The High Court has upheld a tribunal decision to suspend a former partner almost four years after he first faced protracted disciplinary proceedings.
Lord Justice Holroyde ruled that the Solicitors Disciplinary Tribunal was right to find Kulwant Manak acted with a lack of integrity in his firm’s handling of a client money intended to purchase a property.
The court further dismissed Manak’s appeal against his two-year suspension, but it did accept the tribunal was wrong to impose six restrictions on his practicising certificate once the suspension is served.
The ruling in Manak v Solicitors Regulation Authority brings to a close extraordinary proceedings that started when the Solicitors Regulation Authority began investigating the Coventry firm Heer Manak almost nine years ago.
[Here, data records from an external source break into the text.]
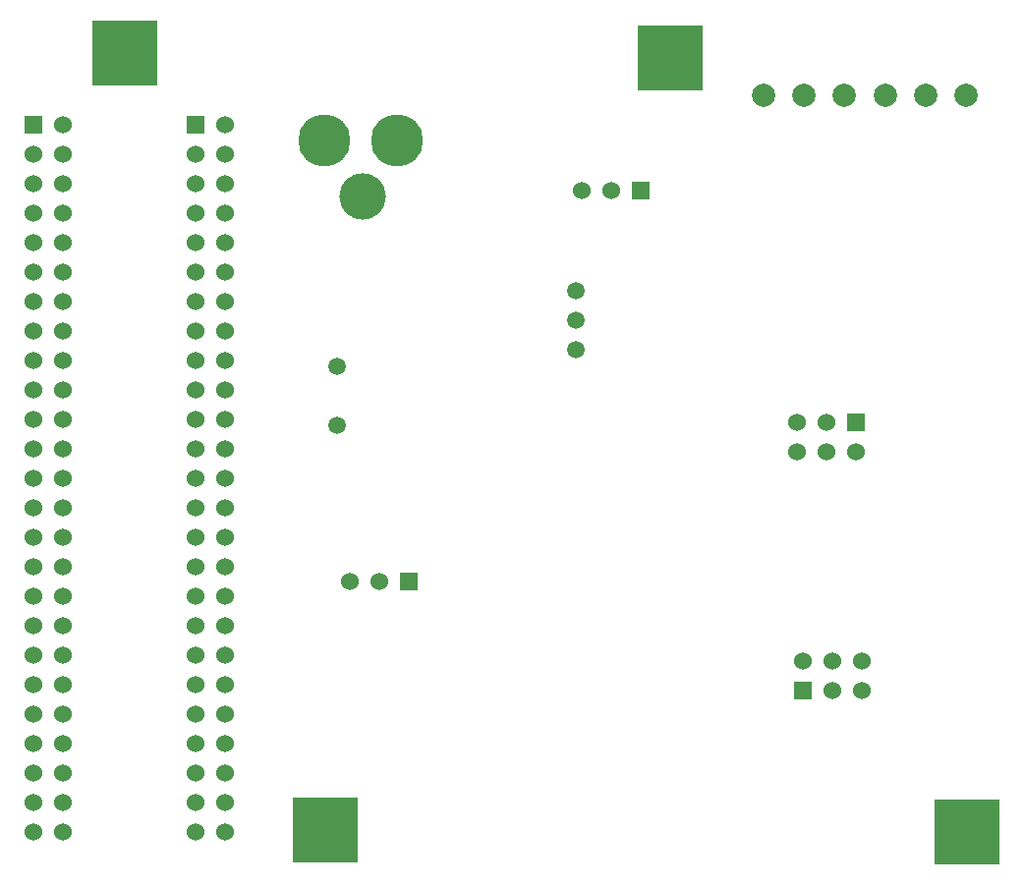
<source format=gbs>
G04 (created by PCBNEW (22-Jun-2014 BZR 4027)-stable) date vie 24 oct 2014 08:07:14 CST*
%MOIN*%
G04 Gerber Fmt 3.4, Leading zero omitted, Abs format*
%FSLAX34Y34*%
G01*
G70*
G90*
G04 APERTURE LIST*
%ADD10C,0.00590551*%
%ADD11C,0.0590551*%
%ADD12C,0.0591*%
%ADD13R,0.06X0.06*%
%ADD14C,0.06*%
%ADD15C,0.0787402*%
%ADD16C,0.177165*%
%ADD17C,0.15748*%
%ADD18R,0.22X0.22*%
G04 APERTURE END LIST*
G54D10*
G54D11*
X33100Y-20850D03*
X33100Y-21850D03*
X33100Y-22850D03*
G54D12*
X25000Y-25400D03*
X25000Y-23400D03*
G54D13*
X35300Y-17450D03*
G54D14*
X34300Y-17450D03*
X33300Y-17450D03*
G54D13*
X27450Y-30700D03*
G54D14*
X26450Y-30700D03*
X25450Y-30700D03*
G54D15*
X46350Y-14200D03*
X44972Y-14200D03*
X43594Y-14200D03*
X42216Y-14200D03*
X40838Y-14200D03*
X39460Y-14200D03*
G54D16*
X27050Y-15750D03*
G54D17*
X25868Y-17639D03*
G54D16*
X24589Y-15750D03*
G54D13*
X40800Y-34400D03*
G54D14*
X40800Y-33400D03*
X41800Y-34400D03*
X41800Y-33400D03*
X42800Y-34400D03*
X42800Y-33400D03*
G54D13*
X42600Y-25300D03*
G54D14*
X42600Y-26300D03*
X41600Y-25300D03*
X41600Y-26300D03*
X40600Y-25300D03*
X40600Y-26300D03*
G54D13*
X20200Y-15200D03*
G54D14*
X21200Y-15200D03*
X20200Y-20200D03*
X21200Y-16200D03*
X20200Y-21200D03*
X21200Y-17200D03*
X20200Y-22200D03*
X21200Y-18200D03*
X20200Y-23200D03*
X21200Y-19200D03*
X20200Y-24200D03*
X21200Y-20200D03*
X20200Y-25200D03*
X21200Y-21200D03*
X20200Y-26200D03*
X21200Y-22200D03*
X20200Y-27200D03*
X21200Y-23200D03*
X20200Y-28200D03*
X21200Y-24200D03*
X20200Y-29200D03*
X21200Y-25200D03*
X20200Y-30200D03*
X21200Y-26200D03*
X21200Y-27200D03*
X20200Y-31200D03*
X21200Y-28200D03*
X21200Y-30200D03*
X21200Y-31200D03*
X21200Y-32200D03*
X21200Y-33200D03*
X20200Y-32200D03*
X20200Y-33200D03*
X20200Y-16200D03*
X20200Y-17200D03*
X20200Y-18200D03*
X20200Y-19200D03*
X20200Y-34200D03*
X21200Y-34200D03*
X21200Y-29200D03*
X20200Y-35200D03*
X21200Y-35200D03*
X20200Y-36200D03*
X21200Y-36200D03*
X20200Y-37200D03*
X21200Y-37200D03*
X20200Y-38200D03*
X21200Y-38200D03*
X20200Y-39200D03*
X21200Y-39200D03*
G54D13*
X14700Y-15200D03*
G54D14*
X15700Y-15200D03*
X14700Y-20200D03*
X15700Y-16200D03*
X14700Y-21200D03*
X15700Y-17200D03*
X14700Y-22200D03*
X15700Y-18200D03*
X14700Y-23200D03*
X15700Y-19200D03*
X14700Y-24200D03*
X15700Y-20200D03*
X14700Y-25200D03*
X15700Y-21200D03*
X14700Y-26200D03*
X15700Y-22200D03*
X14700Y-27200D03*
X15700Y-23200D03*
X14700Y-28200D03*
X15700Y-24200D03*
X14700Y-29200D03*
X15700Y-25200D03*
X14700Y-30200D03*
X15700Y-26200D03*
X15700Y-27200D03*
X14700Y-31200D03*
X15700Y-28200D03*
X15700Y-30200D03*
X15700Y-31200D03*
X15700Y-32200D03*
X15700Y-33200D03*
X14700Y-32200D03*
X14700Y-33200D03*
X14700Y-16200D03*
X14700Y-17200D03*
X14700Y-18200D03*
X14700Y-19200D03*
X14700Y-34200D03*
X15700Y-34200D03*
X15700Y-29200D03*
X14700Y-35200D03*
X15700Y-35200D03*
X14700Y-36200D03*
X15700Y-36200D03*
X14700Y-37200D03*
X15700Y-37200D03*
X14700Y-38200D03*
X15700Y-38200D03*
X14700Y-39200D03*
X15700Y-39200D03*
G54D18*
X17820Y-12782D03*
X36300Y-12936D03*
X24596Y-39160D03*
X46382Y-39200D03*
M02*

</source>
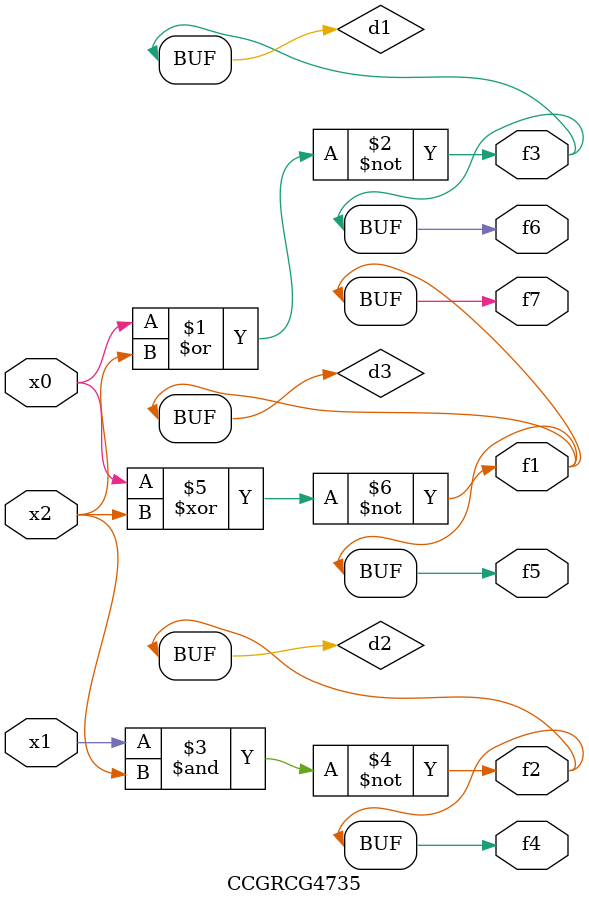
<source format=v>
module CCGRCG4735(
	input x0, x1, x2,
	output f1, f2, f3, f4, f5, f6, f7
);

	wire d1, d2, d3;

	nor (d1, x0, x2);
	nand (d2, x1, x2);
	xnor (d3, x0, x2);
	assign f1 = d3;
	assign f2 = d2;
	assign f3 = d1;
	assign f4 = d2;
	assign f5 = d3;
	assign f6 = d1;
	assign f7 = d3;
endmodule

</source>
Two inquiries resulted in 100 pages of findings and Manak three other parties were brought before the tribunal in November 2014.
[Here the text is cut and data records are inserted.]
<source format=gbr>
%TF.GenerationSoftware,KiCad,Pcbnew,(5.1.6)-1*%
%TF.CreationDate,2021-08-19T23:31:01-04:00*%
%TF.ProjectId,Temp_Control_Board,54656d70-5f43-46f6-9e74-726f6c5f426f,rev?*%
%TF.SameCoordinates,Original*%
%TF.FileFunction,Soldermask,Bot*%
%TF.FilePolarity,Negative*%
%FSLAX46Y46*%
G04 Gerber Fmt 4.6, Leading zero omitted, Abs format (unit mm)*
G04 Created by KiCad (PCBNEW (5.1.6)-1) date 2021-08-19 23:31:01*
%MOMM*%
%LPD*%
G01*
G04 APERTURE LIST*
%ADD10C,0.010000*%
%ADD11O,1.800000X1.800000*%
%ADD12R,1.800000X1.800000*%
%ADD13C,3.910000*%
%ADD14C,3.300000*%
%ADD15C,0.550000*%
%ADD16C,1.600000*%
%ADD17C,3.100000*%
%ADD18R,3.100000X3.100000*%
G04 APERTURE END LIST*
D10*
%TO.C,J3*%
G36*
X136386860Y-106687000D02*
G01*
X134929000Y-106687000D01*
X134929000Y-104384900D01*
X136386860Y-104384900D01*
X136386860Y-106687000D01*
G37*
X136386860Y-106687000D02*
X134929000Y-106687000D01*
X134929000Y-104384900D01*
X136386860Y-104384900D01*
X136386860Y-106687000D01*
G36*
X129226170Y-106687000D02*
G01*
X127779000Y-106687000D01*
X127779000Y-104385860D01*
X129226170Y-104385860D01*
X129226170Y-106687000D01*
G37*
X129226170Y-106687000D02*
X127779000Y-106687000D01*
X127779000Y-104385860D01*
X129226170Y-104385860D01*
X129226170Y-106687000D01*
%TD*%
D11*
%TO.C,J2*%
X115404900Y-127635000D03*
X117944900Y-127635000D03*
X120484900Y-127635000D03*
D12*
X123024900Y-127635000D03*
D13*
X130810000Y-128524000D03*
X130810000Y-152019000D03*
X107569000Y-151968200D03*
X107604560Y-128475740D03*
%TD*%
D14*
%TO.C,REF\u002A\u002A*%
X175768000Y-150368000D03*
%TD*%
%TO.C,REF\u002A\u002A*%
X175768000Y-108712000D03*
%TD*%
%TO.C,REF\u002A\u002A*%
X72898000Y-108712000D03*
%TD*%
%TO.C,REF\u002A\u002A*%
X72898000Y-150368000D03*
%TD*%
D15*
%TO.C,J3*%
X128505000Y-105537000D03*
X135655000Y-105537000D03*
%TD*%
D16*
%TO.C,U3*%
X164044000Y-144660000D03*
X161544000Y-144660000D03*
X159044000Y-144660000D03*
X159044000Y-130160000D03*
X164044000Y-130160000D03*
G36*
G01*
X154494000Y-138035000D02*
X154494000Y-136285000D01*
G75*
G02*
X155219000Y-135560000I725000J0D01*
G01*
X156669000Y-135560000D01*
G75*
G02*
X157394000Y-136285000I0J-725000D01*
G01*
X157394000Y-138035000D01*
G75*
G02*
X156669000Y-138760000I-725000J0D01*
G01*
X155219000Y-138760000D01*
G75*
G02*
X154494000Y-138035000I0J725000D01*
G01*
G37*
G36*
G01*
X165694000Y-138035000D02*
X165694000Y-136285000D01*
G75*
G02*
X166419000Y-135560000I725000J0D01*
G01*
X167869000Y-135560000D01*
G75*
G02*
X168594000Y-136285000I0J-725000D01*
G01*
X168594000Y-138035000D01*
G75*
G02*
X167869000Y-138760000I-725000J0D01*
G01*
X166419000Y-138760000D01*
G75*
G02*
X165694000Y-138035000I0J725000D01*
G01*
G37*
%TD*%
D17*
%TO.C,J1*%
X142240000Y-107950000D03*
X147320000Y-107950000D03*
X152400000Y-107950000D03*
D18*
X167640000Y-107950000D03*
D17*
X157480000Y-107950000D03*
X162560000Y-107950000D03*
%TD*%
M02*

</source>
The tribunal threw those proceedings out based on poor drafting of the SRA’s case but in 2016 that decision was overturned in the High Court. The case returned to the SDT, where it was heard over 18 days spread over April, August and November last year.
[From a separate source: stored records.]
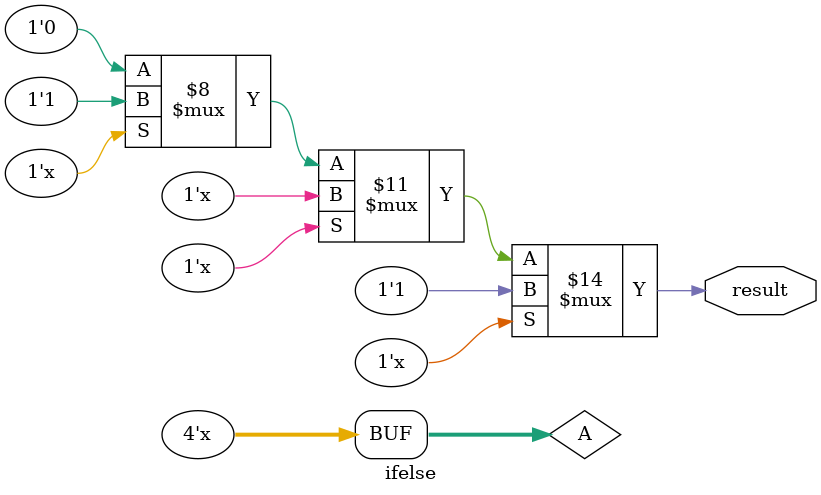
<source format=v>
`timescale 1ns / 1ps


module ifelse(
    output reg result
    );
    
//----testbench-----

reg [3:0] A = 4'h0;
always begin
    #10;
    A=A+1;
end

//---if else kullanýmý---
always @(A) begin
    if(A==5)begin
        result = 1'b1;
    end
    else if (A==3)begin
        result = 1'b1;
    end
    else begin
        result = 1'b0;
    end
end

endmodule

</source>
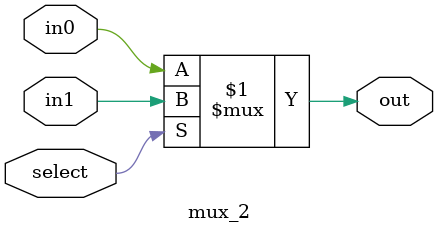
<source format=v>
module mux_2(out, select, in0, in1);

	input select;
	input in0, in1;
	output out;
	assign out = select ? in1 : in0;

endmodule

</source>
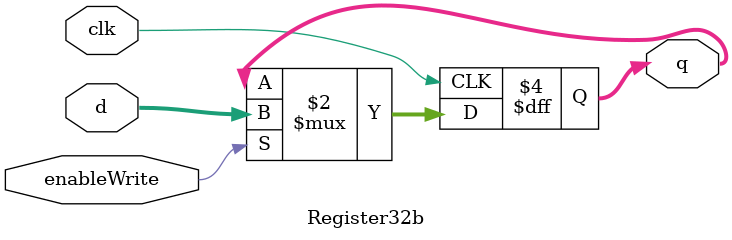
<source format=v>
`ifndef __Register32b__
`define __Register32b__

module Register32b(
    clk,
    enableWrite,
    d,
    q
);
    input wire clk;
    input wire enableWrite;
    input wire [31:0] d;
    output reg [31:0] q;

    always @(posedge clk) begin
        if (enableWrite)
            q <= d;
    end

endmodule // Register32b

`endif

</source>
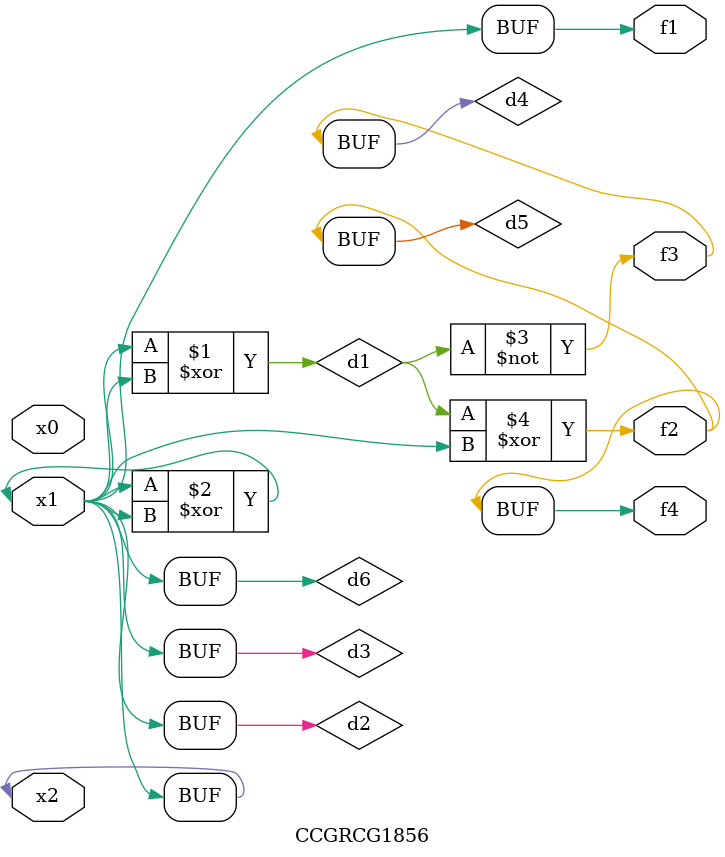
<source format=v>
module CCGRCG1856(
	input x0, x1, x2,
	output f1, f2, f3, f4
);

	wire d1, d2, d3, d4, d5, d6;

	xor (d1, x1, x2);
	buf (d2, x1, x2);
	xor (d3, x1, x2);
	nor (d4, d1);
	xor (d5, d1, d2);
	buf (d6, d2, d3);
	assign f1 = d6;
	assign f2 = d5;
	assign f3 = d4;
	assign f4 = d5;
endmodule

</source>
Holroyde LJ was critical of the SRA for dropping two allegations at the final tribunal hearing, saying the regulator acted in an ‘inconsistent way’ in proceedings that were ‘unnecessarily protracted’. The tribunal itself had said the SRA’s pleadings were ‘astonishingly poorly drafted’.
But the judge said, these deficiencies notwithstanding, the case against Manak was sufficiently clear and the tribunal was entitled to make the findings it did. The 51-year-old had failed to adequately supervise work, which led to irregularities in a number of conveyancing transactions, he obtained a loan from a client without insisting they take independent advice or provide any security, and he failed to comply with accounts rules.
With regard to his appeal from sanction, Manak stated his suspension was effectively served by his being out of work for almost five years. The court found he was entitled to contest matters rather than admit misconduct but having done so ‘he cannot complain that the overall result is that he had been unable to practise for a substantial period of time before his suspension came into effect’.
The court, however, did agree the tribunal erred in its order imposing continuing restrictions on practice. The indefinite restrictions, concluded Holroyde LJ, imposed a ‘disproportionate restriction upon his ability to earn his living’.
The judge upheld an order that Manak pay 85% of three-quarters of the yet-to-be assessed costs of the case. The other respondent at the SDT will pay the 15%.